La protesta en las refinerías francesas se intensificó a finales de setiembre pero no ha sido hasta esta semana cuando, ante el riesgo de desabastecimiento, el Gobierno ha optado por «asumir responsabilidades». La primera ministra, Elisabeth Borne, se expresaba en esos términos en la noche del lunes, a su regreso de una visita a Argelia destinada a mejorar las relaciones con el gran suministrador de gas del Magreb. Y menos de 24 horas después, ordenaba, ayer tarde, a los prefectos que «movilicen al personal indispensable» para asegurar el funcionamiento de las dos refinerías de Esso-ExxoMobil.
Borne se escudaba en el principio de acuerdo suscrito, el lunes, por algunos sindicatos en esa empresa, deslindando así la protesta en ese grupo de la de TotalEnergies.
La huelga, con la que CGT y FO piden para los trabajadores de TotalEnergies un 10% de subida salarial (7% por la inflación y 3% como reparto de la riqueza) ha impactado de forma creciente, partiendo del norte hexagonal. La situación es particularmente grave en la región Hauts-de-France, con un 54% de las estaciones de servicio a falta de al menos un producto, y en la región parisina la penuria alcanza también a un 44,9% de las gasolineras.
Cerca del 30% de las estaciones de servicio francesas declaran problemas en el suministro de al menos un tipo de carburante, según el propio Ministerio de Transición Energética, que ha pedido a los usuarios no hacer acopio ya que ello podría agravar los problemas de abastecimiento.
En ese contexto, TotalEnergies ha propuesto adelantar las negociaciones salariales, previstas para noviembre, siempre que se levanten los bloqueos en sus tres refinerías, pero el sindicato CGT ve en esa oferta un «chantaje».

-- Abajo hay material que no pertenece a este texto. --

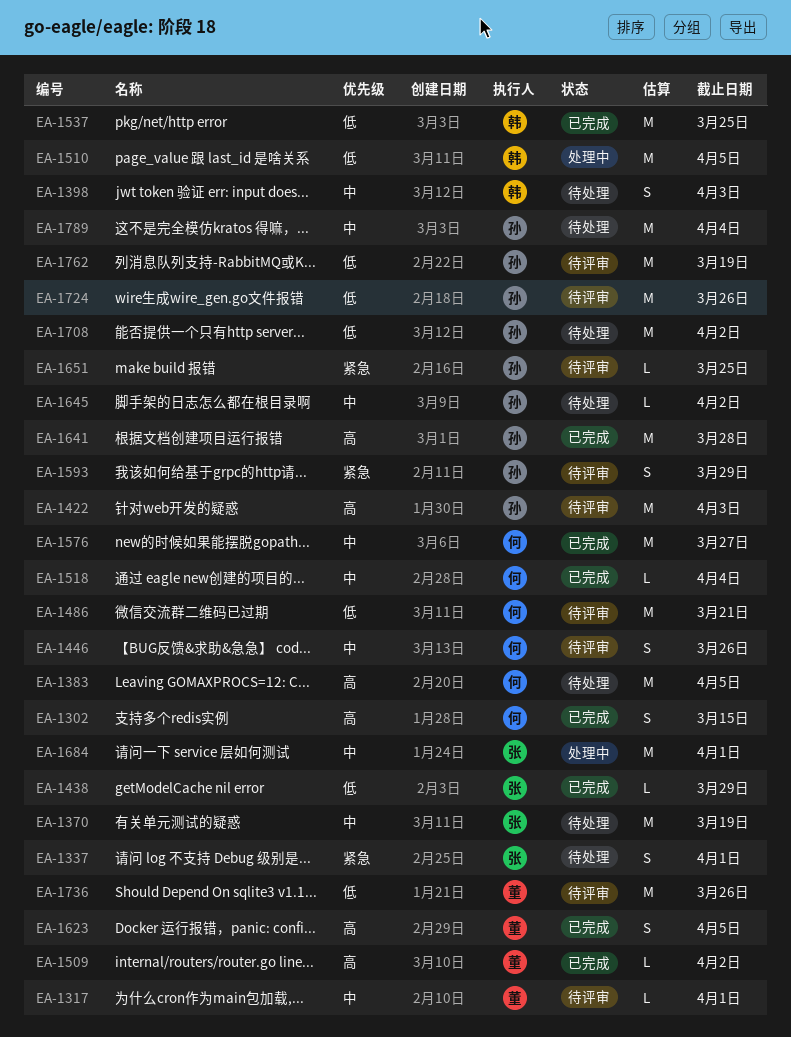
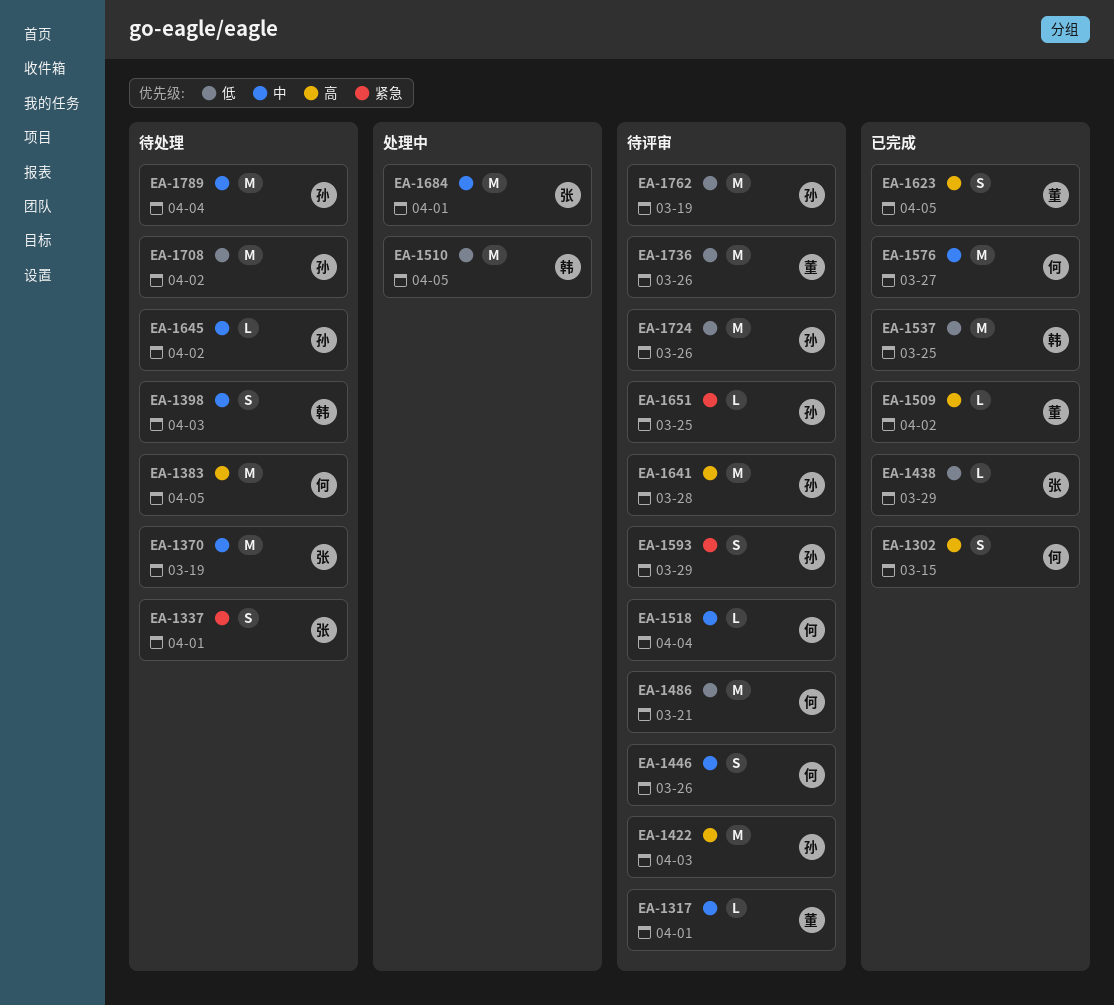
EA-1518, status: 已完成 -> 待评审
EA-1641, status: 已完成 -> 待评审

Con el diálogo bloqueado antes de empezar, y el temor creciente a que la falta de carburante arrastre a otros sectores, Olivier Véran adelantaba desde primera hora de la mañana de ayer ante los micrófonos de RTL el plan barajado por el ejecutivo.
Desbloquear por la fuerza
El portavoz aseguraba así que «si la situación no mejora rápidamente, se podría desbloquear, reabrir los accesos a los depósitos y a las refinerías y proceder a reclutar personal». Incluso desde antes de que se confirmara la orden de «obligar a trabajar» en las refinerías de Esso-ExxonMobil, la advertencia del principal sindicato impulsor de la huelga era clara.
En declaraciones a Franceinfo Emmanuel Lépin, secretario general de la federación del sector petrolero de la CGT para Total y Esso recordaba que el Gobierno de Nicolas Sarkozy ya fue condenado en 2011 por haber violado la convención 87 de la Organización Internacional del Trabajo (OIT) relativa al derecho a la huelga.
«Si Emmanuel Macron quiere sumar una condena al Estado francés y además provocar una extensión de la protesta a otros sectores económicos, que lo haga, pero sería la guerra», advertía.
Subcontrata en Bidarte
La decisión de los trabajadores de TotalEnergies y de Esso-ExxonMobil de seguir con la protesta daba lugar a la primera acción solidaria en Euskal Herria. Una decena de operarios de la gasolinera de Bidarte (A63, dirección Baiona) cerraban entre las 06.00 y las 22.00 ese surtidor, en apoyo a la protesta. Adscritos a la filial Argedis, que explota 200 estaciones de TotalEnergies en autopistas, aspiran a que un «buen acuerdo» en la multinacional lleve a mejorar también sus condiciones salariales.